Alcide me dijo que tenía que volver a Shreveport, así que moví las piernas para que pudiera levantarse. Lo hizo, pero luego se arrodilló junto al extremo del sofá para despedirse. Le dije todas esas cosas amables, lo agradable que había sido por facilitarme un techo, lo bien que me había caído su hermana y lo divertido que había sido esconder el cuerpo con él. No, la verdad es que no dije eso, pero se me pasó por la cabeza mientras ejercía la cortesía como me la había enseñado mi abuela.

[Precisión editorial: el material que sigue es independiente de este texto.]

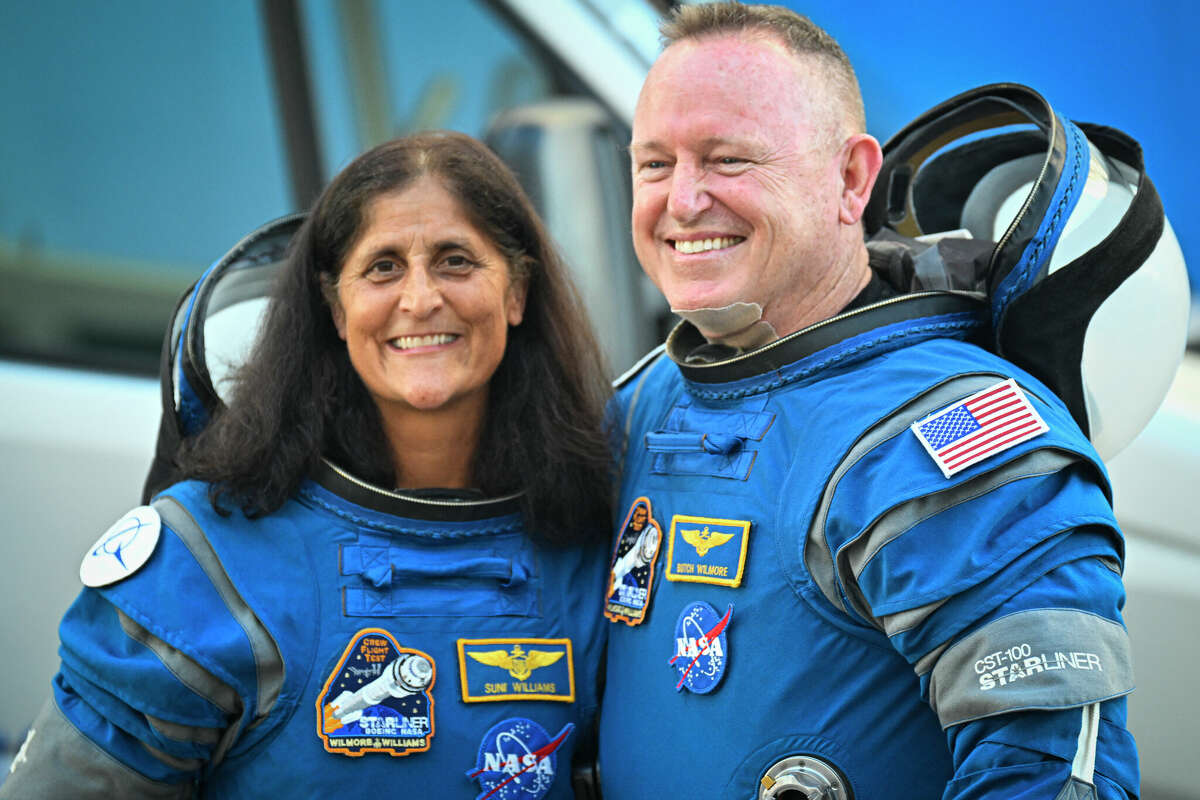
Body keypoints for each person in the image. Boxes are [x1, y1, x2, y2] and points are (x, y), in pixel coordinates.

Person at [598, 3, 1139, 798]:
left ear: (852, 178)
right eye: (654, 164)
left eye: (727, 160)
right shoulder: (648, 399)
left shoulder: (951, 435)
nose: (682, 201)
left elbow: (1048, 776)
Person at [2, 131, 613, 798]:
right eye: (383, 267)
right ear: (336, 308)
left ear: (517, 291)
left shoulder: (585, 545)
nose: (419, 299)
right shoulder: (205, 565)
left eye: (455, 261)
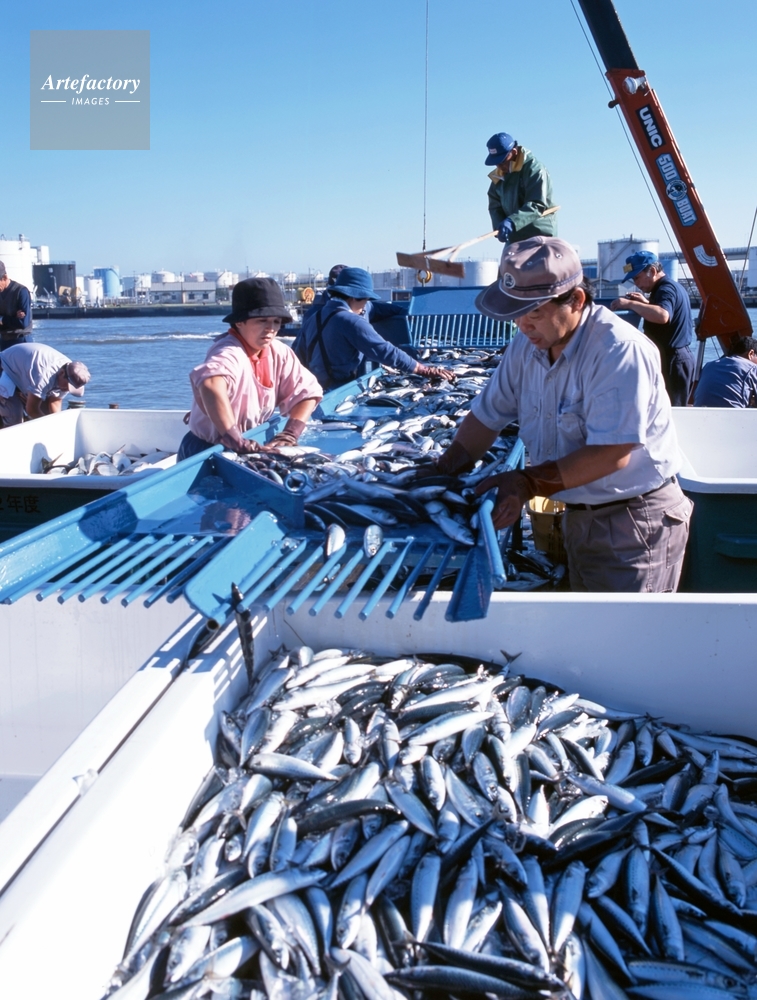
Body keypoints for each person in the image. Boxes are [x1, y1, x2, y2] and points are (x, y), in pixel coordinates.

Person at [433, 236, 693, 593]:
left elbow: (612, 453)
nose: (523, 325)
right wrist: (446, 467)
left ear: (576, 300)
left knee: (624, 628)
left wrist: (527, 482)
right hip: (579, 514)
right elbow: (487, 415)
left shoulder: (618, 350)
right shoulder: (526, 346)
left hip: (633, 523)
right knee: (585, 622)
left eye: (534, 313)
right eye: (515, 313)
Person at [178, 277, 323, 461]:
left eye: (276, 321)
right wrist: (233, 437)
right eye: (262, 320)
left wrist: (290, 433)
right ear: (240, 322)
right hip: (206, 450)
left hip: (249, 445)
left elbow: (308, 393)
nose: (271, 328)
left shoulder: (279, 352)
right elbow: (211, 383)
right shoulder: (229, 352)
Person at [296, 267, 453, 390]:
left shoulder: (314, 317)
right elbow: (385, 351)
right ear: (354, 296)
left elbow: (297, 354)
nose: (366, 306)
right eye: (366, 299)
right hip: (338, 389)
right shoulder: (352, 321)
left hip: (312, 388)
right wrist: (424, 370)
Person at [611, 250, 694, 406]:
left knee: (673, 411)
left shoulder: (665, 289)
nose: (636, 283)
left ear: (653, 271)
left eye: (637, 277)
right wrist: (646, 303)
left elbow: (663, 315)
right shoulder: (669, 287)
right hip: (675, 358)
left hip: (673, 361)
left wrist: (630, 304)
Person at [485, 132, 558, 245]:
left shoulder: (535, 169)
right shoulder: (498, 177)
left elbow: (536, 204)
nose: (499, 166)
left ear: (514, 152)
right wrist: (499, 226)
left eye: (502, 161)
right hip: (514, 237)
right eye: (496, 162)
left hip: (540, 235)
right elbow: (495, 207)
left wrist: (512, 222)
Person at [0, 343, 90, 426]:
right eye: (67, 386)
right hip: (5, 368)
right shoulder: (45, 376)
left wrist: (57, 425)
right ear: (62, 373)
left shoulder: (70, 373)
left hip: (25, 374)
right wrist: (49, 426)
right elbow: (32, 409)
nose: (66, 389)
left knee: (47, 415)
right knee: (15, 420)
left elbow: (55, 401)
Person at [694, 336, 757, 407]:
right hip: (733, 413)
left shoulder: (708, 365)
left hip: (700, 412)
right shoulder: (752, 368)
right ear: (751, 354)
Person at [0, 261, 33, 350]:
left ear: (4, 278)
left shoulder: (21, 292)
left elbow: (23, 323)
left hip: (21, 341)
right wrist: (13, 318)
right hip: (4, 341)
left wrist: (2, 319)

– Me alegro de haberte conocido -dijo él. Estaba más cerca de mí de lo que había creído, y me dio un pico en los labios a modo de despedida. Pero después del pico, que estuvo bien, volvió para dedicarme una despedida más prolongada. Sus labios eran tan cálidos, y, al cabo de un minuto, su lengua se antojó más cálida si cabe. Giró la cabeza levemente para conseguir un mejor ángulo, y luego volvió al ataque. Su mano derecha planeó sobre mí, buscando un lugar donde posarse que no me produjera demasiado dolor. Finalmente me cubrió la mano izquierda con la suya. Oh, Dios, cómo me lo estaba pasando. Pero sólo mi boca y mi baja pelvis estaban contentas. El resto me dolía. Su mano se deslizó, como si lanzara una pregunta, hasta mi pecho, y yo di un respingo.

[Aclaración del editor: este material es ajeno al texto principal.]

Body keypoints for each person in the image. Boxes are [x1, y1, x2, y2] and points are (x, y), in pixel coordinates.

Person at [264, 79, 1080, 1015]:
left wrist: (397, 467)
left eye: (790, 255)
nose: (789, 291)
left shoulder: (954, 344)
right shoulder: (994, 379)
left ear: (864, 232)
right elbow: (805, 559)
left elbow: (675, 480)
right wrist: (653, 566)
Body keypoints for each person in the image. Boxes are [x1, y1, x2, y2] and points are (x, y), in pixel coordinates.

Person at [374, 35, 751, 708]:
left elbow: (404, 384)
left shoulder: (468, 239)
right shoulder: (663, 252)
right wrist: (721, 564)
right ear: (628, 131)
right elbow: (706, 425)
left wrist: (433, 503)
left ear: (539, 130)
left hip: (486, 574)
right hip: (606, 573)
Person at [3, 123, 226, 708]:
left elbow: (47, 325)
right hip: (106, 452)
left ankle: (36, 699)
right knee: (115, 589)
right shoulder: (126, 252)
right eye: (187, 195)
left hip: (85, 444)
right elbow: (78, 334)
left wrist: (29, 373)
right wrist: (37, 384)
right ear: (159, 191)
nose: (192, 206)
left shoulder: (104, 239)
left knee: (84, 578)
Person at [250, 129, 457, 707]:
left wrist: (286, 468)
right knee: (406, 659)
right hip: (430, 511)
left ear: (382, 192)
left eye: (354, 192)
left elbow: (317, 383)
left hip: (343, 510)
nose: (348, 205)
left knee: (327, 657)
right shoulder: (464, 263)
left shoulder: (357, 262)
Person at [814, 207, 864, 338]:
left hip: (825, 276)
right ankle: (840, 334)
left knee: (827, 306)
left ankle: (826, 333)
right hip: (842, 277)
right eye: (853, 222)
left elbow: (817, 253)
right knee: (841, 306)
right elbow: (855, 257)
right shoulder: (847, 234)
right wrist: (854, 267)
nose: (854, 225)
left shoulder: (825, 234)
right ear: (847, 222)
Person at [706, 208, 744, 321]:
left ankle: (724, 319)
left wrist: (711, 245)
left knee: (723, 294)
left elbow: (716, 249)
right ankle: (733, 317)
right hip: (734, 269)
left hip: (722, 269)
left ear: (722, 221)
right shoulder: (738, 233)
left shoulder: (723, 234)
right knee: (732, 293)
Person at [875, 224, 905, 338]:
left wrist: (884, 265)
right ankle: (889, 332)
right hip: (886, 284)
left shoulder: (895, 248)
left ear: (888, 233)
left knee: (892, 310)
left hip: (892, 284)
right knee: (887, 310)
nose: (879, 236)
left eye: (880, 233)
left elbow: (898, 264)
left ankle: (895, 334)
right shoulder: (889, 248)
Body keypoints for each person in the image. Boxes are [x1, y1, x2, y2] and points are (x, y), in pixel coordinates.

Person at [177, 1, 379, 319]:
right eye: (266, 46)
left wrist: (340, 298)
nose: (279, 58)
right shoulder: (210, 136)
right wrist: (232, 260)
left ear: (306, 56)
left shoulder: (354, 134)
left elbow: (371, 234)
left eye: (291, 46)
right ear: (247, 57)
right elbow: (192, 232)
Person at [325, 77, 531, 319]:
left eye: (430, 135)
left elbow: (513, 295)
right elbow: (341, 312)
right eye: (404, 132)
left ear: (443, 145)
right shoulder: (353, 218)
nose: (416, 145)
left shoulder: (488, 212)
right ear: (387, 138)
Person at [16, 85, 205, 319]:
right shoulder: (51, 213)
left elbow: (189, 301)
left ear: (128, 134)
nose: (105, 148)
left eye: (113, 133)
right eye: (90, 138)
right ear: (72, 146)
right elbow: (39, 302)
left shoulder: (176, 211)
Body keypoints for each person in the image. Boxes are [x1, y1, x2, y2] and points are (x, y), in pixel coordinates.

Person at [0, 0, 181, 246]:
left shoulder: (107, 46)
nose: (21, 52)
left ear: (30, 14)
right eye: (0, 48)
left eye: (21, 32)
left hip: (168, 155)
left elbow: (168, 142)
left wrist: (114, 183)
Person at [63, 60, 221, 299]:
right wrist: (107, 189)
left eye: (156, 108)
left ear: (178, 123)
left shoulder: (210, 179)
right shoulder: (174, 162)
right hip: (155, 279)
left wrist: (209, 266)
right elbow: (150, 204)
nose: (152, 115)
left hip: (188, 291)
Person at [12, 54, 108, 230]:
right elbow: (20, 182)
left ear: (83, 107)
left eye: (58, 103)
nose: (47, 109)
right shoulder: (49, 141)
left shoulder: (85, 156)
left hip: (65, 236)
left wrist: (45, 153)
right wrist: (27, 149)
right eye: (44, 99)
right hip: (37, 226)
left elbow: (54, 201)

– ¡Oh, Dios, te he hecho daño! -dijo. Sus labios parecían henchidos y rojos después del largo beso, y le brillaban los ojos.
Me sentí obligada a disculparme.
– Es que me duele todo -dije.
– ¿Qué te han hecho? -preguntó-. ¿Algo más que unos bofetones en la cara?

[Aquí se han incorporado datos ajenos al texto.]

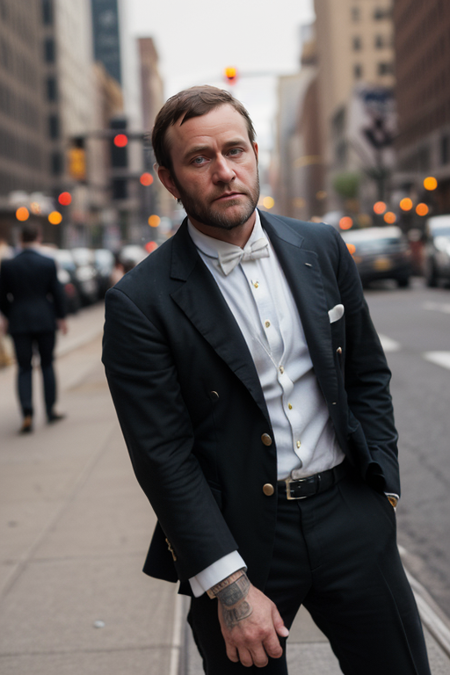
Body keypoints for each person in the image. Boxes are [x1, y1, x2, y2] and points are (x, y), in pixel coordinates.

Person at [102, 86, 431, 674]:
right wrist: (228, 585)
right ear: (170, 180)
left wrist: (383, 489)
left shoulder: (322, 247)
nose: (225, 171)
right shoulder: (139, 302)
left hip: (351, 513)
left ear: (257, 153)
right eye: (200, 159)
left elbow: (366, 374)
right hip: (239, 541)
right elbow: (162, 454)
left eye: (235, 150)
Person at [0, 223, 68, 433]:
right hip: (45, 319)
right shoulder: (48, 263)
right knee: (47, 364)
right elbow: (57, 292)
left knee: (24, 368)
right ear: (38, 238)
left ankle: (27, 413)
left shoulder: (8, 265)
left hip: (19, 322)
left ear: (20, 239)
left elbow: (2, 295)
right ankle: (50, 409)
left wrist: (10, 315)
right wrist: (61, 317)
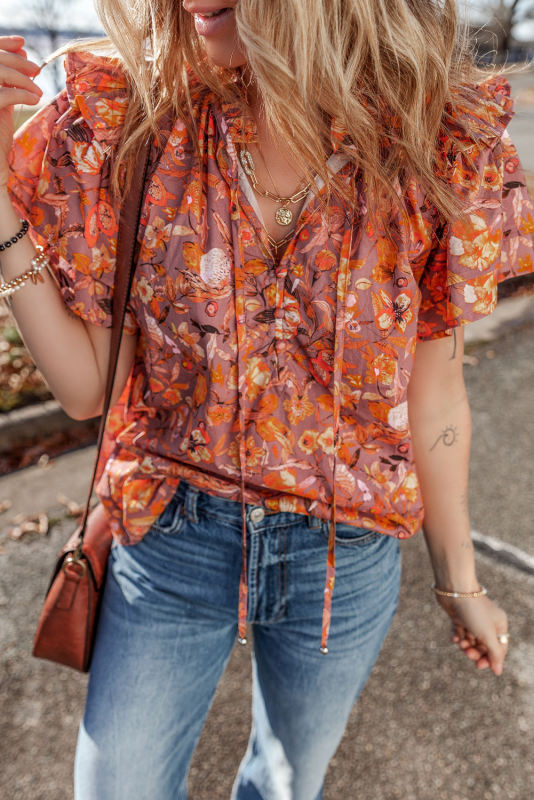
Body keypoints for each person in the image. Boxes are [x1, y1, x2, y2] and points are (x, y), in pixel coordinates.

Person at [1, 1, 533, 797]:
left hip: (342, 559)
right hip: (172, 532)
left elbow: (436, 392)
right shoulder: (138, 121)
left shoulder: (433, 144)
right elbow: (85, 389)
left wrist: (459, 584)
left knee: (286, 784)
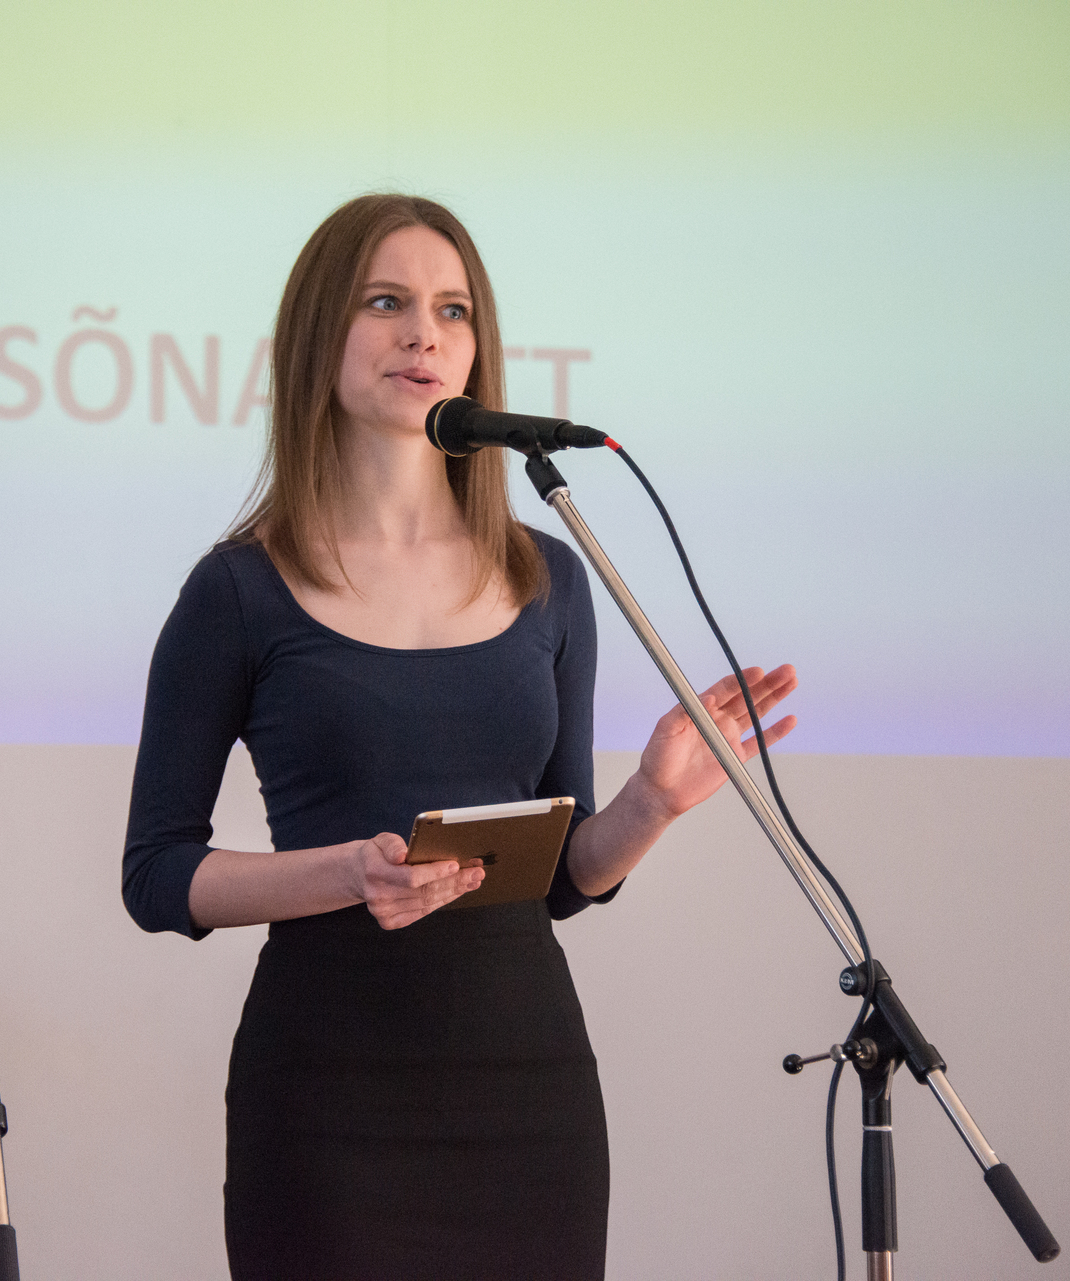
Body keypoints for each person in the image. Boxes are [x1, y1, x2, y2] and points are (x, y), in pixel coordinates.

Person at [123, 193, 798, 1281]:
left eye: (452, 310)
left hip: (527, 1091)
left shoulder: (550, 576)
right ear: (317, 337)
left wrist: (652, 803)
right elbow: (156, 874)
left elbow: (562, 880)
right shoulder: (239, 589)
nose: (423, 335)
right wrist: (346, 873)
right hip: (328, 1098)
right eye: (384, 302)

Había pensado que mi maltrecha cara era mi problema más serio.
– Ojalá hubiera sido sólo eso -contesté, tratando de sonreír.
Adquirió un aspecto verdaderamente afligido.
– Y aquí estoy yo, enrollándome contigo.
– Bueno, yo tampoco te lo he impedido -dije dócilmente (me dolía todo demasiado como para luchar contra él-. Y tampoco he dicho: «No, señor, ¡cómo se atreve a forzar sus atenciones en mí!».
En cierto modo, Alcide parecía sorprendido.
– Volveré a pasarme pronto -prometió-. Si necesitas algo, llámame -se sacó una tarjeta del bolsillo y la depositó sobre la mesa que había junto al sofá-. Este es mi número del trabajo, y te voy a apuntar mi móvil y el de mi casa en el reverso. Dame el tuyo.
Obediente, le recité los números y él los apuntó en una pequeña libreta negra, no es broma. No tuve fuerzas para hacer el chiste.
Cuando se marchó, la casa se me antojó especialmente vacía. Alcide era tan grande y rebosaba tanta energía (estaba tan vivo), que llenaba amplios espacios con su personalidad y su presencia.
Era un día pensado para hacerme suspirar.
Después de hablar con Jason en el Merlotte's, Arlene se pasó por casa a las cinco y media. Me inspeccionó como si estuviera aguantándose muchos comentarios que realmente deseara hacer, y me calentó una sopa Campbell's. Dejé que se enfriara un poco antes de comerla con mucho cuidado y muy lentamente, y enseguida me sentí mejor. Metió los platos en el lavavajillas y me preguntó si necesitaba que me ayudase con cualquier otra cosa. Pensé en sus hijos esperándola en casa, así que dije que no. Me vino bien ver a Arlene, y saber que estaba luchando consigo misma para no hablar interrumpiendo a los demás, me hizo sentir incluso mejor.
Físicamente, me sentía cada vez más entumecida. Me obligué a levantarme y a caminar un poco (aunque apenas fuera sino a cojear), pero a medida que las magulladuras afloraban en su plenitud y la casa se enfriaba, empecé a sentirme mucho peor. Era en momentos así cuando vivir sola se me hacía tan cuesta arriba: cuando me sentía mal o enferma y no había nadie allí para cuidarme.
Si no me andaba con cuidado, podía caer en la autocompasión.
Me sorprendió que el primer vampiro en llegar al anochecer fuera Pam. Esa noche vestía una especie de camisón negro que le llegaba hasta los pies. Seguro que tenía que trabajar en Fangtasia. Por lo general, Pam detestaba el negro; era una mujer más de tonos pastel. No dejaba de tironearse las mangas de gasa con impaciencia.